I wasn't pushing the speed, mostly kept at a steady 60 (GPS), the legal limit on open, single carriageway roads. Came up behind a couple of BMWs. They were slowing too much for the bends, so I l
After the A7 reached Carlisle, I used the motorway for much of the rest of the journey, it is really the only sensible route if you want to make reasonable time. Turned off early to enjoy some of the roads closer to home.
Today's stats:
Today's route (except for a few miles at the beginning, forgot to tell Tomtom to record).
Overall stats, Tomtom and Trip 2 (reset on leaving home).
We do know that satnavs can report erroneous speeds, don't we? It's also missing some miles when I didn't need it to visit Peter and Fiona in Gairloch.
Fuel usage: Last filled just before the motorway coming home, so up until then 105.2 litres in 1269 miles, that's 12.06 miles per litre, 54.83 mpg (imperial) or 45.65 mpg (US).
Other comments:
This '14 FJR gives me far more confidence, particularly in bends.

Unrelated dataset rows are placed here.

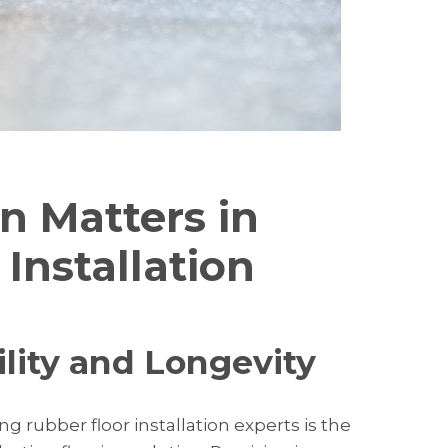
n Matters in
Installation
ility and Longevity
g rubber floor installation experts is the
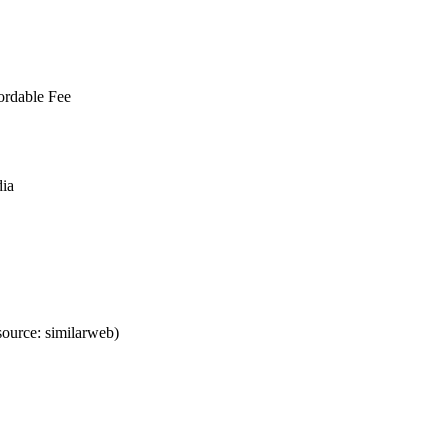
ordable Fee
dia
ource: similarweb)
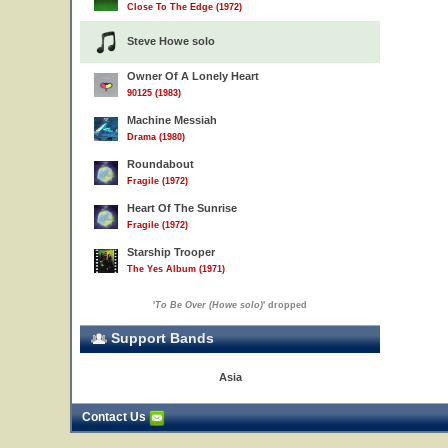
Close To The Edge (1972)
Steve Howe solo
Owner Of A Lonely Heart
90125 (1983)
Machine Messiah
Drama (1980)
Roundabout
Fragile (1972)
Heart Of The Sunrise
Fragile (1972)
Starship Trooper
The Yes Album (1971)
'
To Be Over (Howe solo)
' dropped
Support Bands
Asia
Contact Us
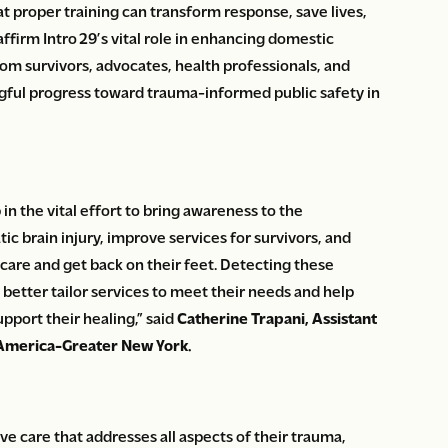
 proper training can transform response, save lives,
ffirm Intro 29’s vital role in enhancing domestic
om survivors, advocates, health professionals, and
ingful progress toward trauma-informed public safety in
p in the vital effort to bring awareness to the
 brain injury, improve services for survivors, and
care and get back on their feet. Detecting these
 to better tailor services to meet their needs and help
pport their healing,” said
Catherine Trapani, Assistant
f America-Greater New York.
 care that addresses all aspects of their trauma,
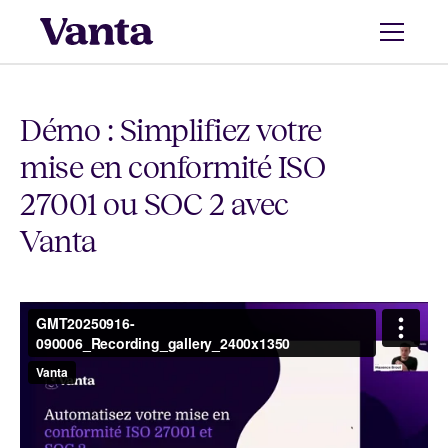
Démo : Simplifiez votre
mise en conformité ISO
27001 ou SOC 2 avec
Vanta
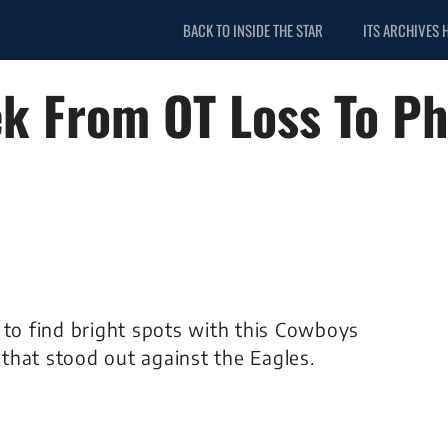
BACK TO INSIDE THE STAR
ITS ARCHIVES 
k From OT Loss To Ph
lt to find bright spots with this Cowboys
that stood out against the Eagles.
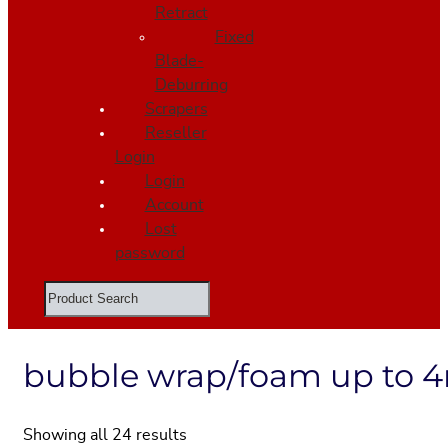
Retract
Fixed
Blade-
Deburring
Scrapers
Reseller
Login
Login
Account
Lost
password
Search
bubble wrap/foam up to
Showing all 24 results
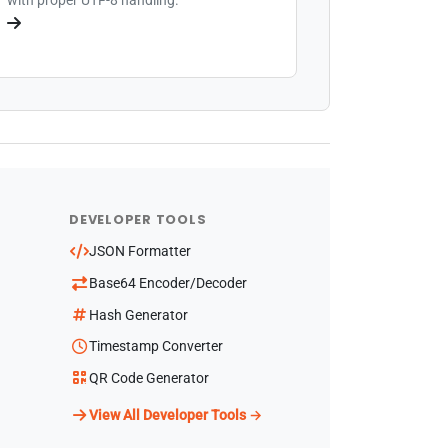
DEVELOPER TOOLS
JSON Formatter
Base64 Encoder/Decoder
Hash Generator
Timestamp Converter
QR Code Generator
View All Developer Tools →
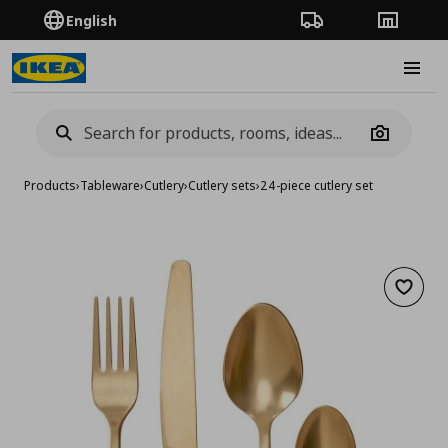
English
Order Tracking
Stores
Burge
Camera
Products
›
Tableware
›
Cutlery
›
Cutlery sets
›
24-piece cutlery set
Add to 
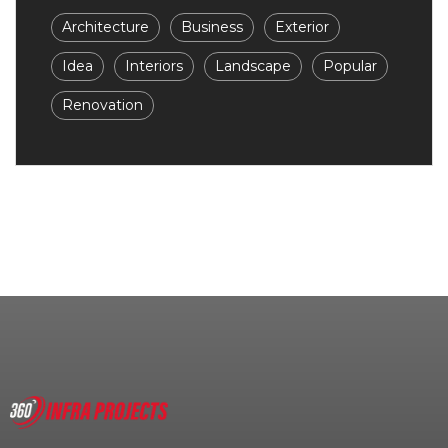
Architecture
Business
Exterior
Idea
Interiors
Landscape
Popular
Renovation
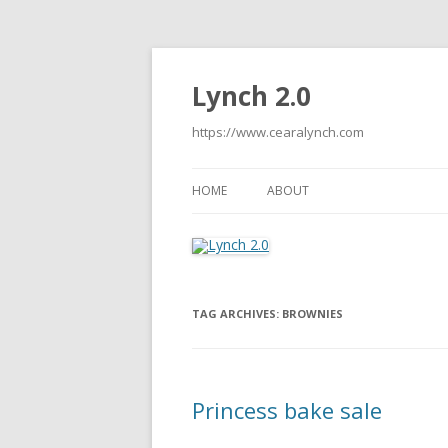
Lynch 2.0
https://www.cearalynch.com
HOME
ABOUT
TAG ARCHIVES:
BROWNIES
Princess bake sale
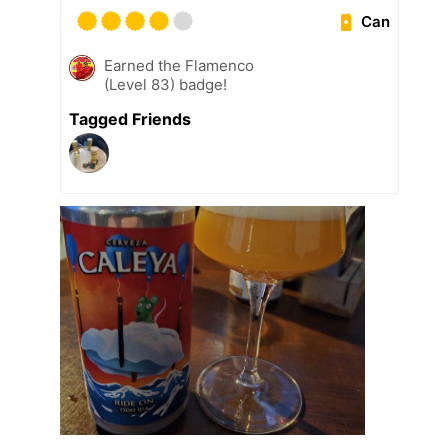
Can
Earned the Flamenco
(Level 83) badge!
Tagged Friends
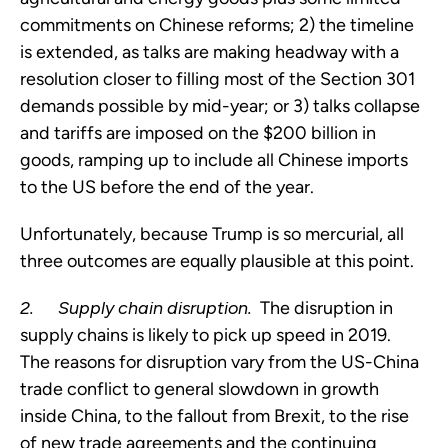
commitments on Chinese reforms; 2) the timeline 
is extended, as talks are making headway with a 
resolution closer to filling most of the Section 301 
demands possible by mid-year; or 3) talks collapse 
and tariffs are imposed on the $200 billion in 
goods, ramping up to include all Chinese imports 
to the US before the end of the year.
Unfortunately, because Trump is so mercurial, all 
three outcomes are equally plausible at this point.
2.     
Supply chain disruption.  
The disruption in 
supply chains is likely to pick up speed in 2019.  
The reasons for disruption vary from the US-China 
trade conflict to general slowdown in growth 
inside China, to the fallout from Brexit, to the rise 
of new trade agreements and the continuing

Don't know why, tyres are the same as on my Gen II, the suspension is certainly different, not necessarily better; I did play with its settings quite a bit, but I guess it was designed for someone a little heavier than me. Nevertheless, I was much happier cornering than on any previous bike.
This is my first multi-day trip on my own. The disadvantages are that I have to decide on routes, hotels and stuff, also there's no-one to follow to judge the road for me. This latter was pretty much nullified by that confidence factor. Also there's no-one I know to eat and talk with in the evenings, though there are always people around who want to talk about the bike, often non-motorcyclists. I suppose the biggest advantage is that i could choose my own pace, whether slow to soak in the scenery, or faster to enjoy the feel of the bike doing what it likes to do. Also I could stop whenever I wanted to.
So, why the topic title "Motorcycling Heaven"? Particularly after the second day, I'm sure whichever god designed these Scottish roads was a motorcyclist, and I was with him on this trip.
You can find all the photos I took on this trip here.
This was written in a hurry, sorry if that shows through. Out of internet touch for a few days, so won't be able to answer any complaints for a while.